→ TEXT PROVIDED
____________

Metamath Proof Explorer

Theorem dfeven4

Description: Alternate definition for even numbers. (Contributed by AV, 18-Jun-2020)

Ref Expression
Assertion dfeven4 
|- Even = { z e. ZZ | E. i e. ZZ z = ( 2 x. i ) }

Proof

Step Hyp Ref Expression
1 df-even 
 |-  Even = { z e. ZZ | ( z / 2 ) e. ZZ }
2 simpr 
 |-  ( ( z e. ZZ /\ ( z / 2 ) e. ZZ ) -> ( z / 2 ) e. ZZ )
3 oveq2 
 |-  ( i = ( z / 2 ) -> ( 2 x. i ) = ( 2 x. ( z / 2 ) ) )
4 3 eqeq2d 
 |-  ( i = ( z / 2 ) -> ( z = ( 2 x. i ) <-> z = ( 2 x. ( z / 2 ) ) ) )
5 4 adantl 
 |-  ( ( ( z e. ZZ /\ ( z / 2 ) e. ZZ ) /\ i = ( z / 2 ) ) -> ( z = ( 2 x. i ) <-> z = ( 2 x. ( z / 2 ) ) ) )
6 zcn 
 |-  ( z e. ZZ -> z e. CC )

____________

→ WHAT TO WORK ON
1. On the Metamath page, who contributed theorem dfeven4, and on what date?
2. Echo the part of the Metamath page between "Description: Alternate definition" and "-> ( z / 2 ) e. ZZ )", inclusive.
3. Continue the Metamath dfeven4 proof page from its last line.
The items after this point are separate material, unrelated to the Metamath page.

→ INFORMATION SHOWN
____________

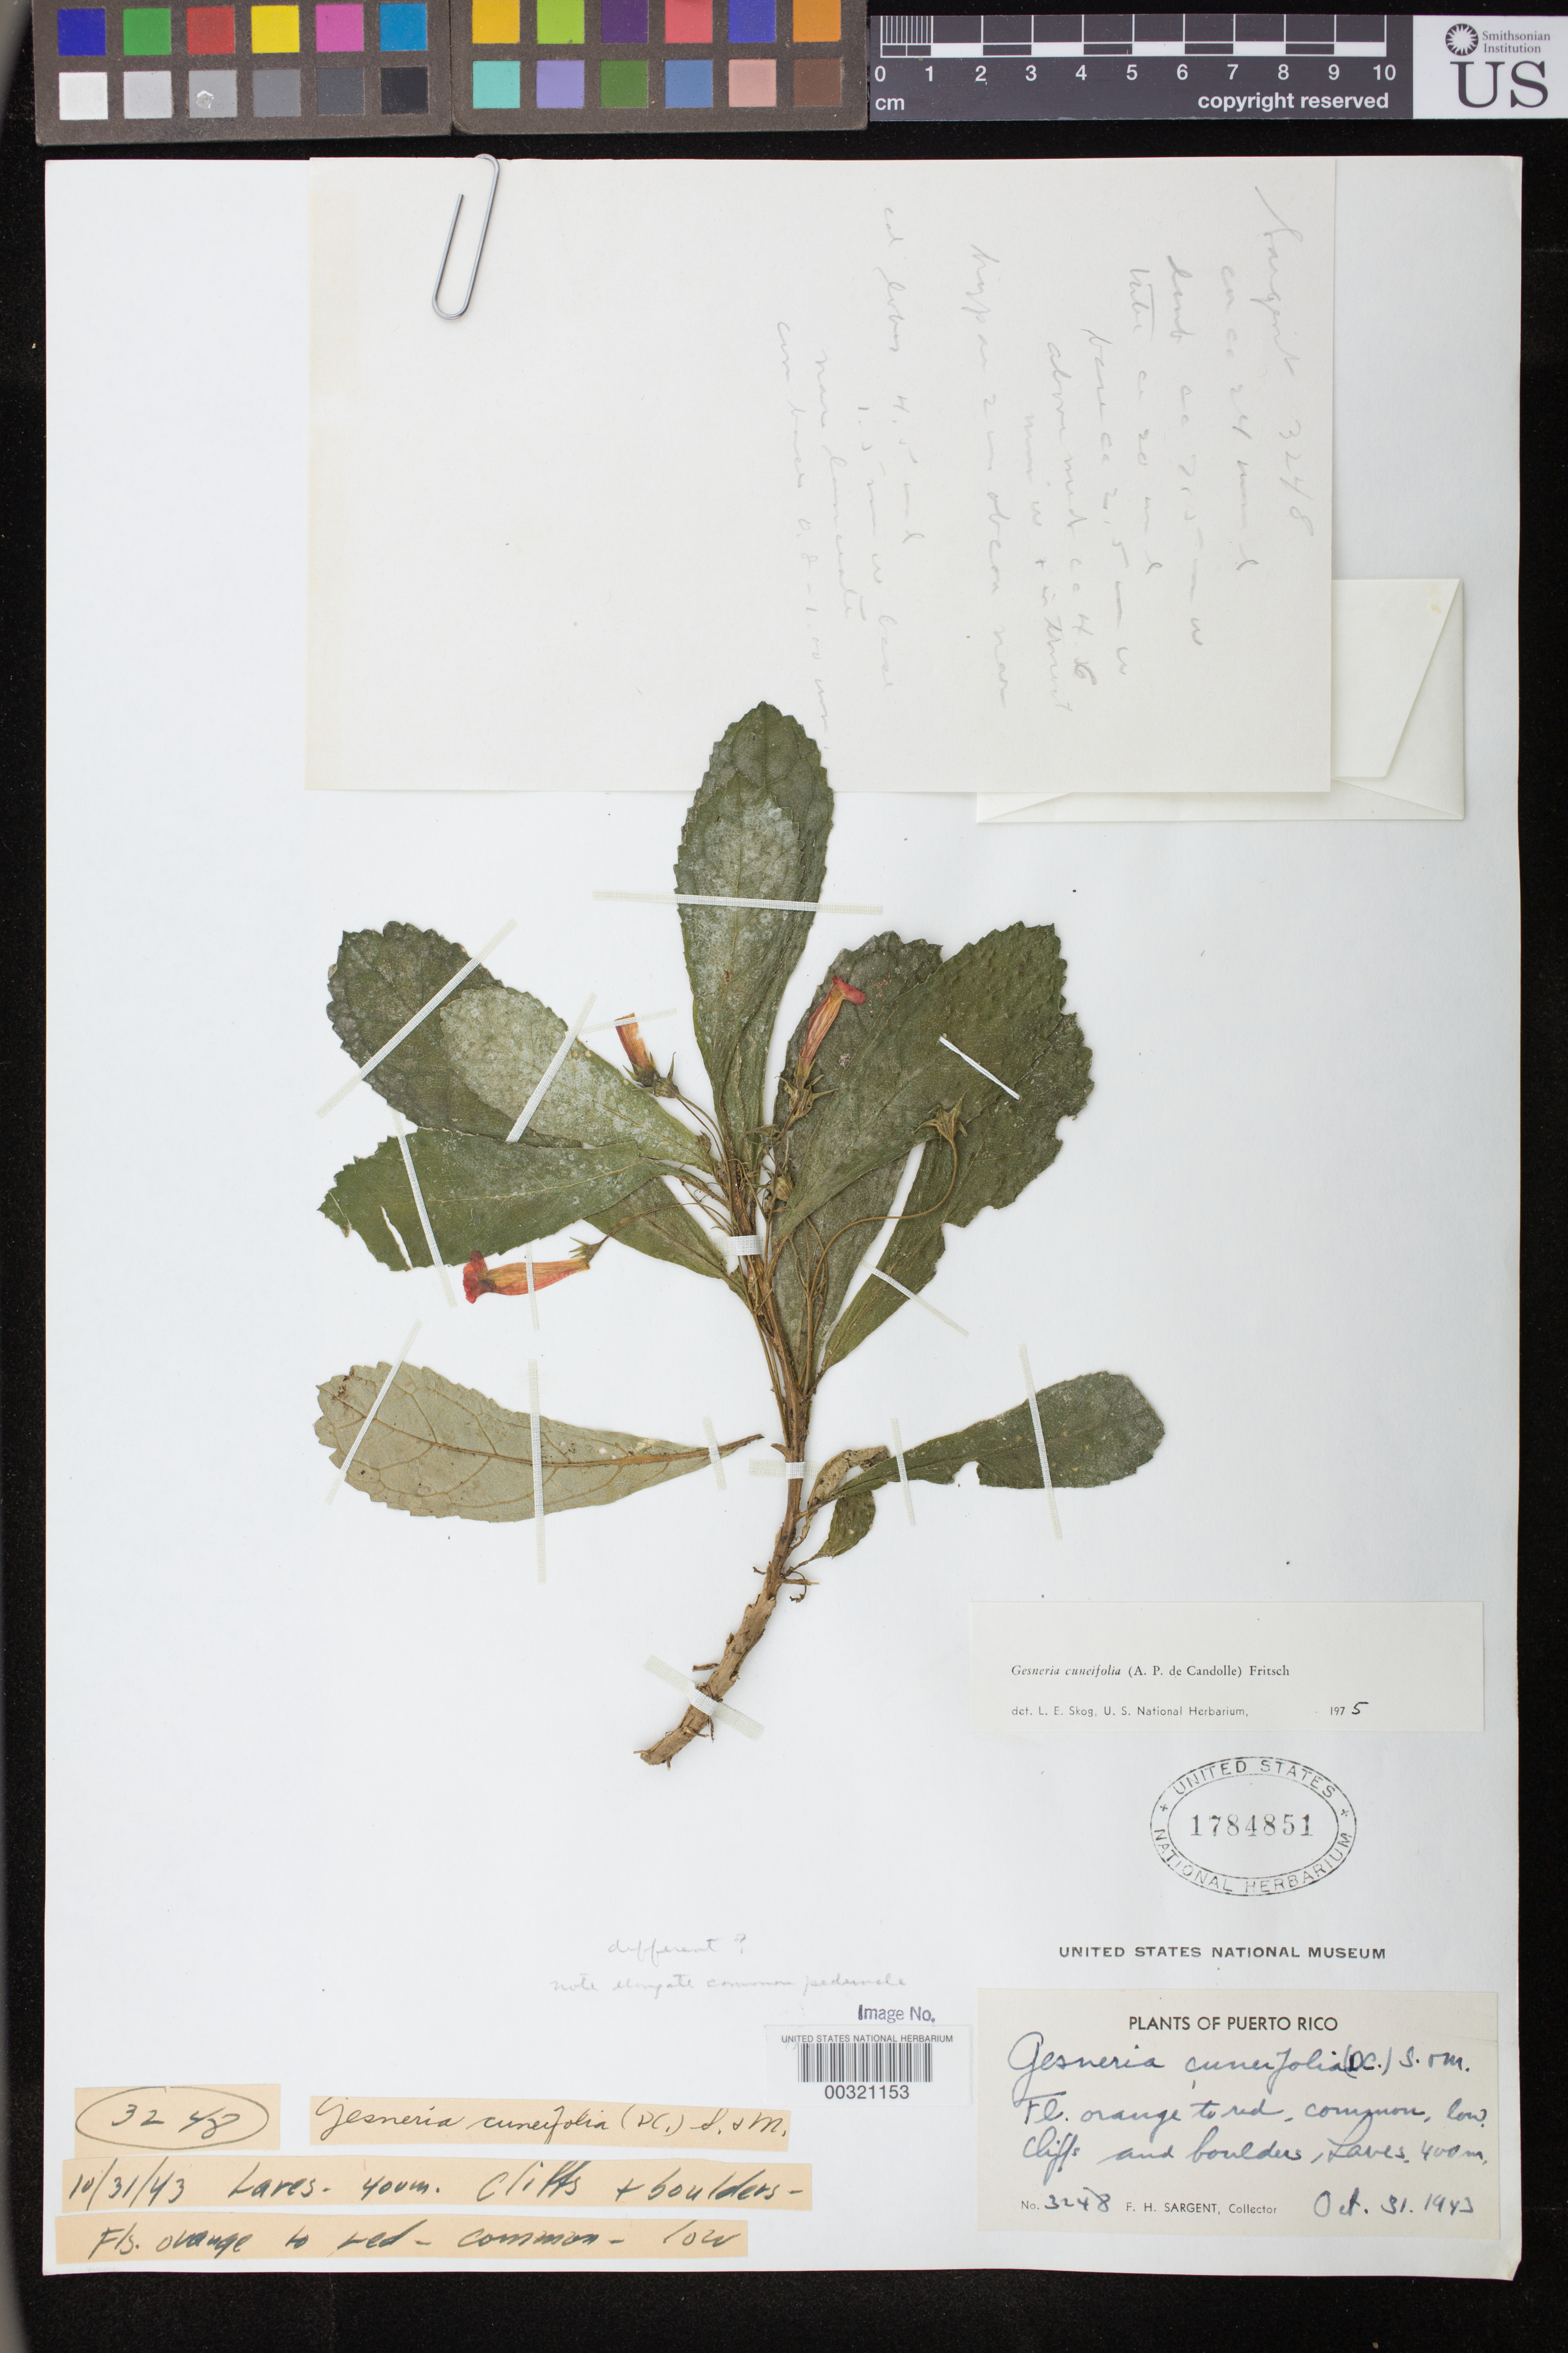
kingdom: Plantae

____________

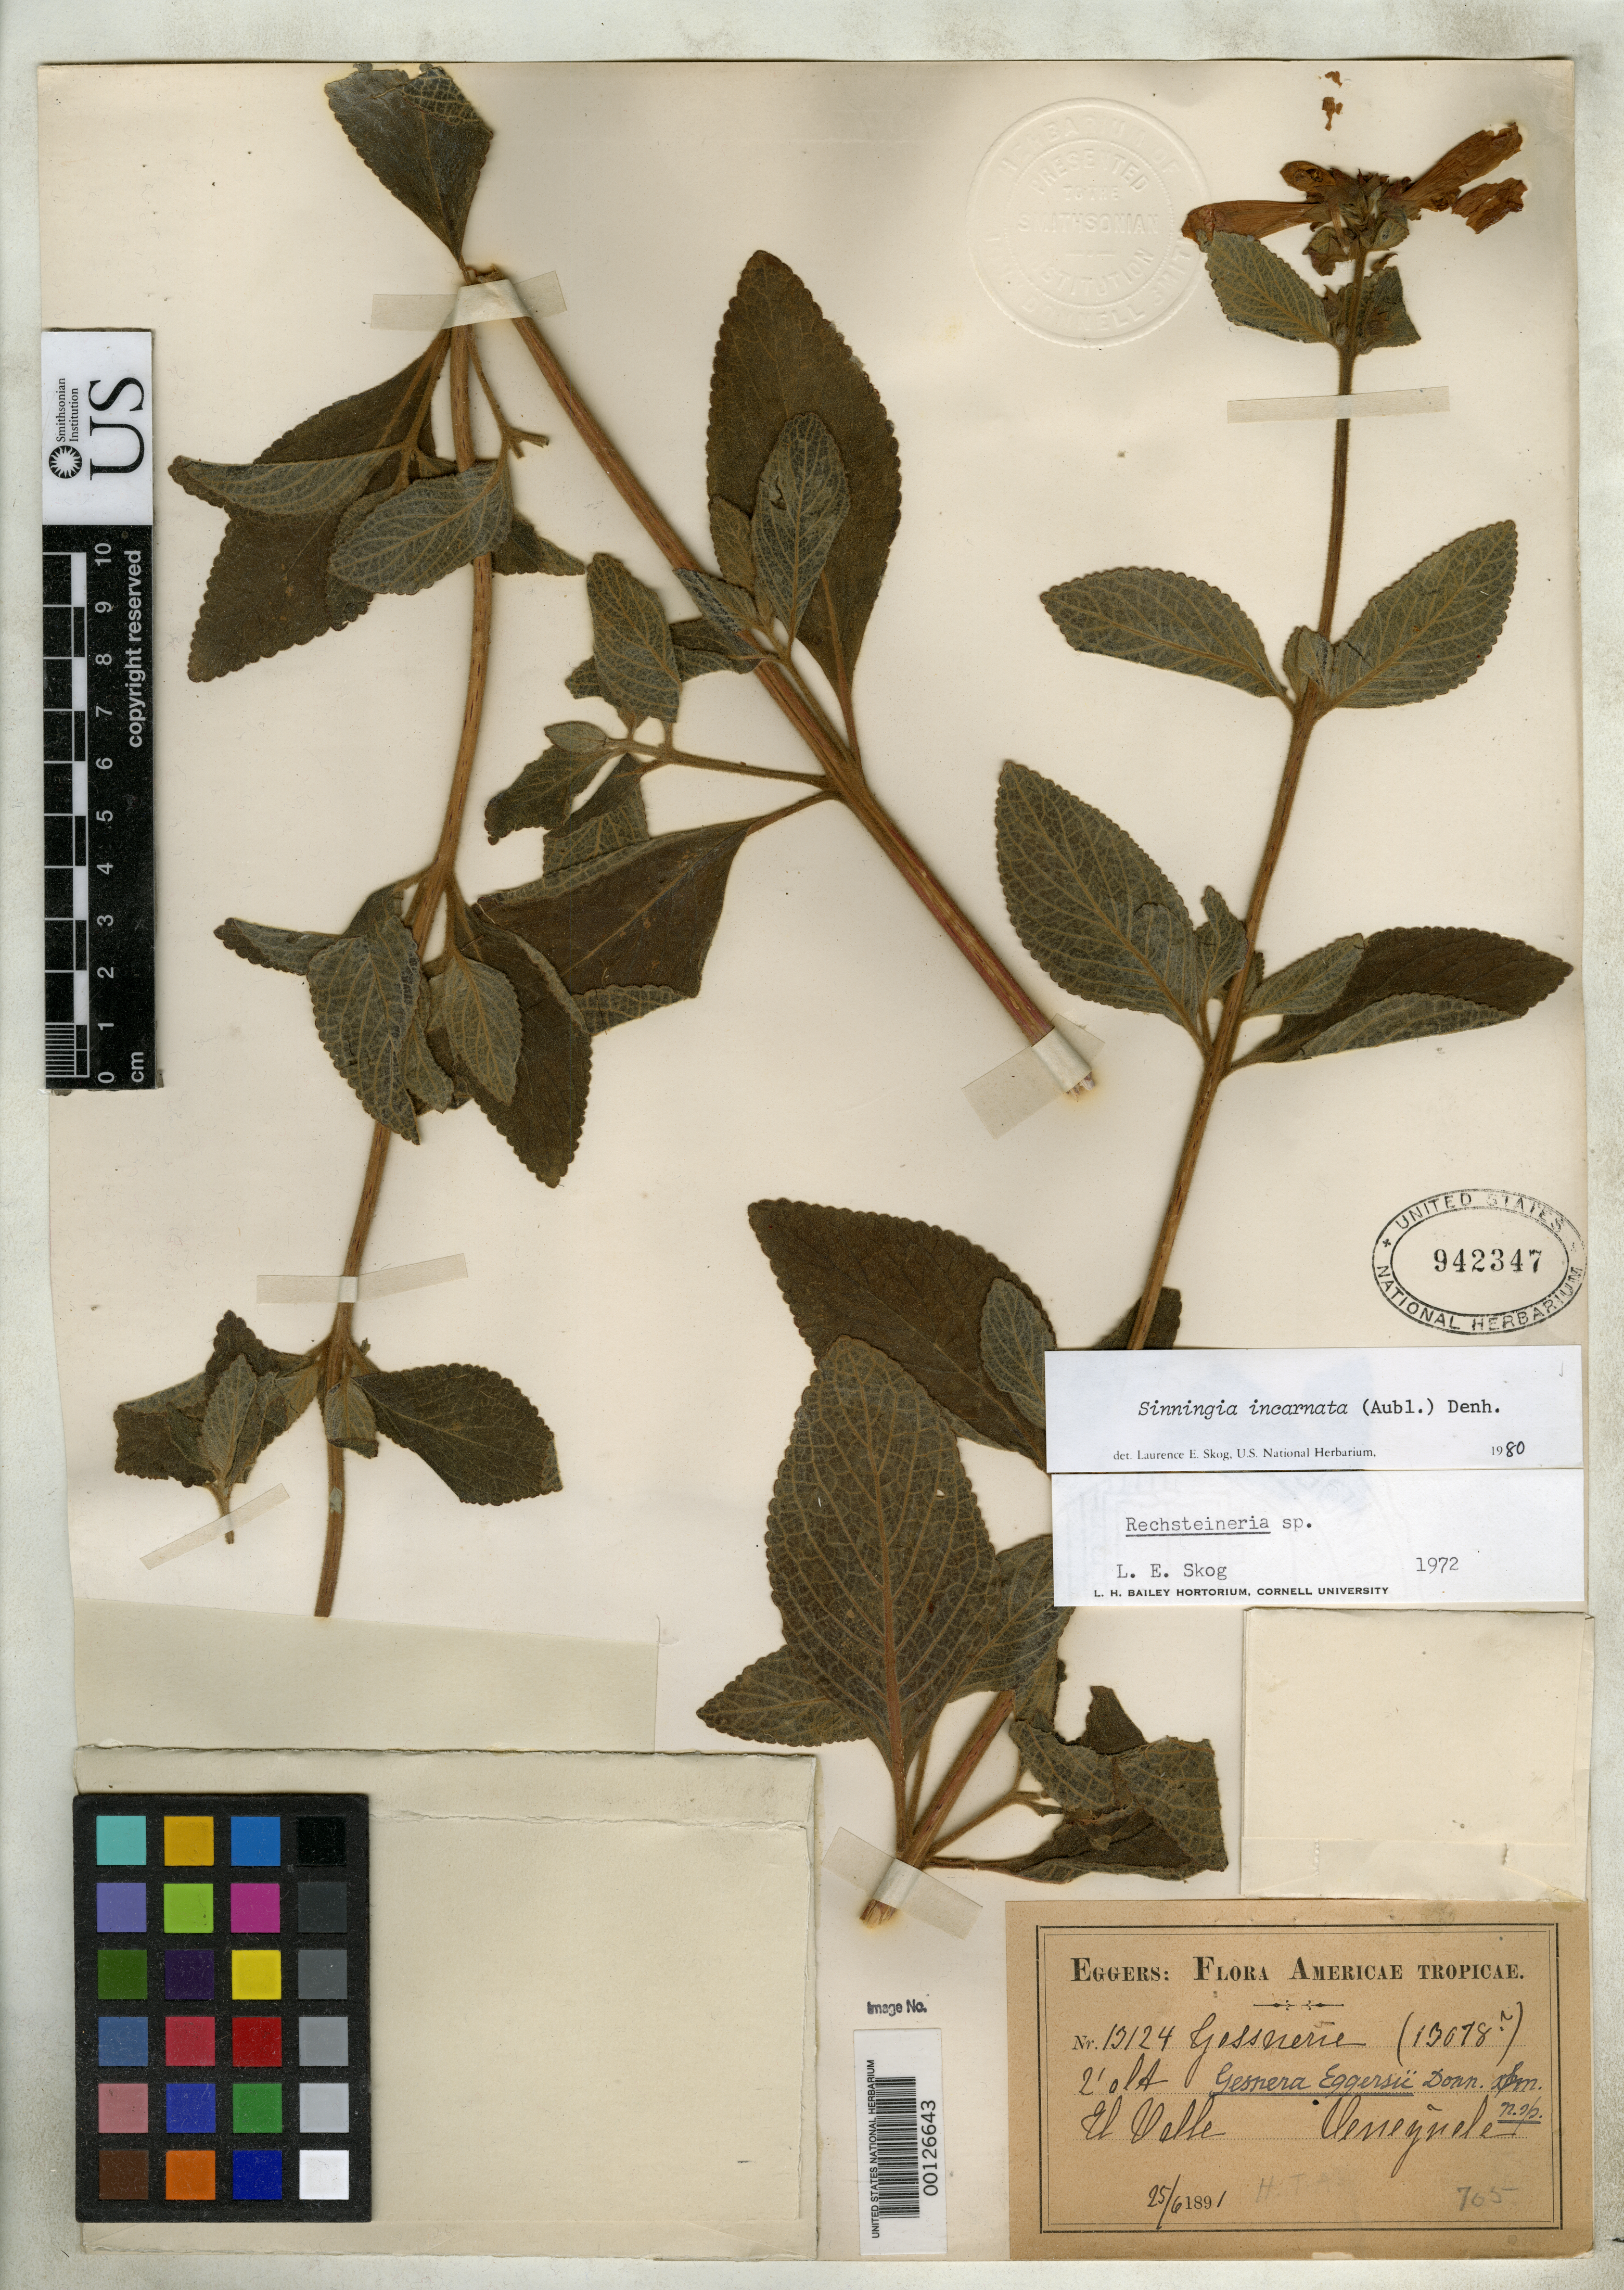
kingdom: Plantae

____________

→ ANSWERS TO EACH TASK
1. AV contributed it on 18-Jun-2020.

2.
Description: Alternate definition for even numbers. (Contributed by AV, 18-Jun-2020)

Ref Expression
Assertion dfeven4 
|- Even = { z e. ZZ | E. i e. ZZ z = ( 2 x. i ) }

Proof

Step Hyp Ref Expression
1 df-even 
 |-  Even = { z e. ZZ | ( z / 2 ) e. ZZ }
2 simpr 
 |-  ( ( z e. ZZ /\ ( z / 2 ) e. ZZ ) -> ( z / 2 ) e. ZZ )

3.
7 6 adantr 
 |-  ( ( z e. ZZ /\ ( z / 2 ) e. ZZ ) -> z e. CC )
8 2cnd 
 |-  ( ( z e. ZZ /\ ( z / 2 ) e. ZZ ) -> 2 e. CC )
9 2ne0 
 |-  2 =/= 0
10 9 a1i 
 |-  ( ( z e. ZZ /\ ( z / 2 ) e. ZZ ) -> 2 =/= 0 )
11 7 8 10 divcan2d 
 |-  ( ( z e. ZZ /\ ( z / 2 ) e. ZZ ) -> ( 2 x. ( z / 2 ) ) = z )
12 11 eqcomd 
 |-  ( ( z e. ZZ /\ ( z / 2 ) e. ZZ ) -> z = ( 2 x. ( z / 2 ) ) )
13 2 5 12 rspcedvd 
 |-  ( ( z e. ZZ /\ ( z / 2 ) e. ZZ ) -> E. i e. ZZ z = ( 2 x. i ) )
14 13 ex 
 |-  ( z e. ZZ -> ( ( z / 2 ) e. ZZ -> E. i e. ZZ z = ( 2 x. i ) ) )
15 oveq1 
 |-  ( z = ( 2 x. i ) -> ( z / 2 ) = ( ( 2 x. i ) / 2 ) )
16 zcn 
 |-  ( i e. ZZ -> i e. CC )
17 16 adantl 
 |-  ( ( z e. ZZ /\ i e. ZZ ) -> i e. CC )
18 2cnd 
 |-  ( ( z e. ZZ /\ i e. ZZ ) -> 2 e. CC )
19 9 a1i 
 |-  ( ( z e. ZZ /\ i e. ZZ ) -> 2 =/= 0 )
20 17 18 19 divcan3d 
 |-  ( ( z e. ZZ /\ i e. ZZ ) -> ( ( 2 x. i ) / 2 ) = i )
21 15 20 sylan9eqr 
 |-  ( ( ( z e. ZZ /\ i e. ZZ ) /\ z = ( 2 x. i ) ) -> ( z / 2 ) = i )
22 simpr 
 |-  ( ( z e. ZZ /\ i e. ZZ ) -> i e. ZZ )
23 22 adantr 
 |-  ( ( ( z e. ZZ /\ i e. ZZ ) /\ z = ( 2 x. i ) ) -> i e. ZZ )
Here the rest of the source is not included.